What is needed:
The records that follow must be repeated verbatim, every one of them.

Source information:
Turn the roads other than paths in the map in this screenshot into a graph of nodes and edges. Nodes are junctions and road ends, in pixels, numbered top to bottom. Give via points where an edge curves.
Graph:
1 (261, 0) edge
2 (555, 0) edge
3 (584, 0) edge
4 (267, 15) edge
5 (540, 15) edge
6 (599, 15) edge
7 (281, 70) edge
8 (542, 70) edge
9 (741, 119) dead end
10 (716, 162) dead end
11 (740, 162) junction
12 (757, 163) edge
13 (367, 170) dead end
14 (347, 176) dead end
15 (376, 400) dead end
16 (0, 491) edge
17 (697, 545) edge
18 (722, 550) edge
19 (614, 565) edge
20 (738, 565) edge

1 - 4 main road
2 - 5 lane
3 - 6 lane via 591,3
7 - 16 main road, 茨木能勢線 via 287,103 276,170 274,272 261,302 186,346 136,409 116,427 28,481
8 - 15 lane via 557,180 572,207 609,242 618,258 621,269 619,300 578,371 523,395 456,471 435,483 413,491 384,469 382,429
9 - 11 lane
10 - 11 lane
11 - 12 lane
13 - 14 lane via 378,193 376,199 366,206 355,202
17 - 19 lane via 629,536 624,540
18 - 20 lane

Result for this exercise:
Turn the roads other than paths in the map in this screenshot into a graph of nodes and edges. Nodes are junctions and road ends, in pixels, numbered top to bottom. Give via points where an edge curves.
Graph:
1 (261, 0) edge
2 (555, 0) edge
3 (584, 0) edge
4 (267, 15) edge
5 (540, 15) edge
6 (599, 15) edge
7 (281, 70) edge
8 (542, 70) edge
9 (741, 119) dead end
10 (716, 162) dead end
11 (740, 162) junction
12 (757, 163) edge
13 (367, 170) dead end
14 (347, 176) dead end
15 (376, 400) dead end
16 (0, 491) edge
17 (697, 545) edge
18 (722, 550) edge
19 (614, 565) edge
20 (738, 565) edge

1 - 4 main road
2 - 5 lane
3 - 6 lane via 591,3
7 - 16 main road, 茨木能勢線 via 287,103 276,170 274,272 261,302 186,346 136,409 116,427 28,481
8 - 15 lane via 557,180 572,207 609,242 618,258 621,269 619,300 578,371 523,395 456,471 435,483 413,491 384,469 382,429
9 - 11 lane
10 - 11 lane
11 - 12 lane
13 - 14 lane via 378,193 376,199 366,206 355,202
17 - 19 lane via 629,536 624,540
18 - 20 lane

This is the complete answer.